The Fed is not in control of the yield curve. No one is.

The Fed is not in control of the yield curve. No one is. 


By
George Lagarias


The three things I would tell my clients this morning:

  1. US Debt is rising and the Fed is not buying any more.

  2. Additionally, geopolitics threaten to destabilise inflation again.

  3. This leads to one conclusion: The long end of the curve now has a life of its own. Investors thinking that the Fed is in control and can bring yields back down whenever it wants, need to think twice.

It sounds like a meme, but it actually happened. After a heated argument with a dear family member last week, I decided to do what nice boys do and went to buy flowers, hoping, in vain of course, that I could resolve matters swiftly with £20 worth of generic orchids. Unsurprisingly I didn’t, and another loved one joined the dangerously elongating queue of people annoyed at me these days. As I approached the register, my florist asked me whether he should be buying the US 10y Treasury or whether he should go short duration.

My jaw dropped!

I have spent 20 years in financial markets. Bonds are generally a little-understood asset class, despite the fact that they are the biggest one and that debt makes the world go round. They mostly depend on the macroeconomic environment, their risk is non-linear, duration is an obscure concept and, besides, everyone prefers talking about tech stocks. I have met Chief Investment Officers who needed someone to explain the difference between maturity and duration. And here I am, talking to a kind and unassuming little 70-year-old man serving customers in a small Athens neighbourhood, about the US yield curve. Again, not a story to impress, but an actual event. And the lesson from that is, more often than not, that one should be wary of an asset class that has caught the attention of retail so much.

With the S&P treading water in the past few months, all eyes are of course on bonds. Until the Middel East conflict erupted, yields, especially at the long end, were picking up. The US 10y is reaching the 5% mark. It was not long ago when we all agreed that we would begin looking at it when it crossed the 2.5% mark. A generation that hasn’t seen a yield is now enticed by it. Sage investors will of course go for the yield, which means they will aim for the maturity matching their liabilities. They already acknowledge that bonds are very volatile right now, and are well-warned by JP Morgan boss Jaime Dimon that yields could hit 7%.  

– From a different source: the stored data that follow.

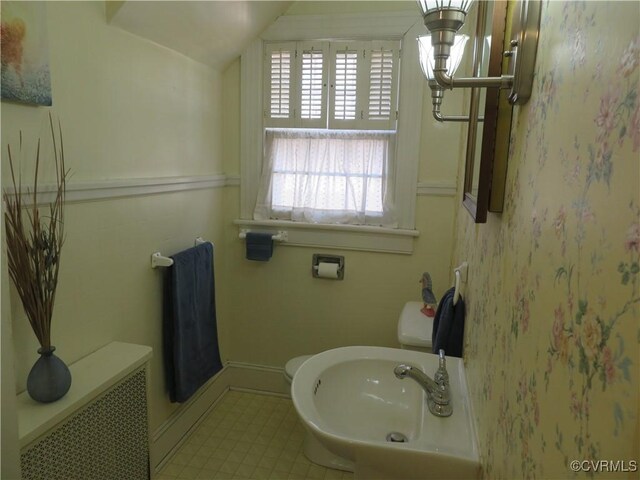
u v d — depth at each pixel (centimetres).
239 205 253
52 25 132
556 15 54
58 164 136
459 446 97
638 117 30
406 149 226
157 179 186
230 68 241
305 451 211
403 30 217
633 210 30
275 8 218
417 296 239
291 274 253
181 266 197
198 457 210
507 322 73
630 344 30
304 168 242
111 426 140
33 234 120
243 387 267
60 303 141
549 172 53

However, at the back of most investor’s heads, is the assertion that the Fed is still in control of the yield curve. After all, with Quantitative Tightening it can control the demand of shorter term issuance. And if it decided to buy long bonds again, as Gavekal’s Louis Gave suggests might eventually happen, in order to monetise the huge debt, it could control both ends. So when purchasing a bond, many think that the yields will stop rising when the Fed wants them to.

I believe that, at this point, this self-assurance is false. Last week is telling of things that may come for a generation that re-discovered bond yields. The new war in Israel temporarily brought yields down, only for them to rebound again. And, more important, Fed officials acknowledged that higher bond yields reduce the need for the Fed to raise short-term rates, which means that the Fed has officially paused.

A few weeks ago, the Fed was warning of further hikes. Now, that yields have moved more swiftly, the US central bank changed its rhetoric. The moral of the story is that when inflation is not under control, the central bank is not in control of yields.

The Fed’s lack of control is not difficult to substantiate.

  1. Last week’s inflation number in the US was once again higher for the third straight month. And even though the super-core inflation (ex food, gas, housing) is stable, we could be faced with a third inflation wave that has yet to translate into renewed demand-side pressures.

  2. At the long end, especially, where the Fed is absent, the US government is present with an increasing supply of debt, possibly more than the market can digest. Every month, US government institutions are price-insensitive sellers of debt worth $US 220bn. $21tn of Federal debt needs financing from someone else other than the Fed, which is contracting its own balance sheet at the pace of $60bn per month. A recession could cause an additional need for $1.5tn of debt per annum. Can the market digest all this debt issuance?

  3. Presently, there are two major wars, in Eastern Europe and Israel, that affect energy and food prices. The geopolitical backdrop is as unstable as the 1970s, if not more so. Wars are inherently inflationary.

So investors should bear this in mind. Currently, the yield curve is disinverting as the long end is becoming unhinged. For long term yields to come under control again, especially with such high issuance and the absence of the central bank buying, inflation needs to come under control. We are not there yet. When geopolitics is unstable, inflation tends to come in waves.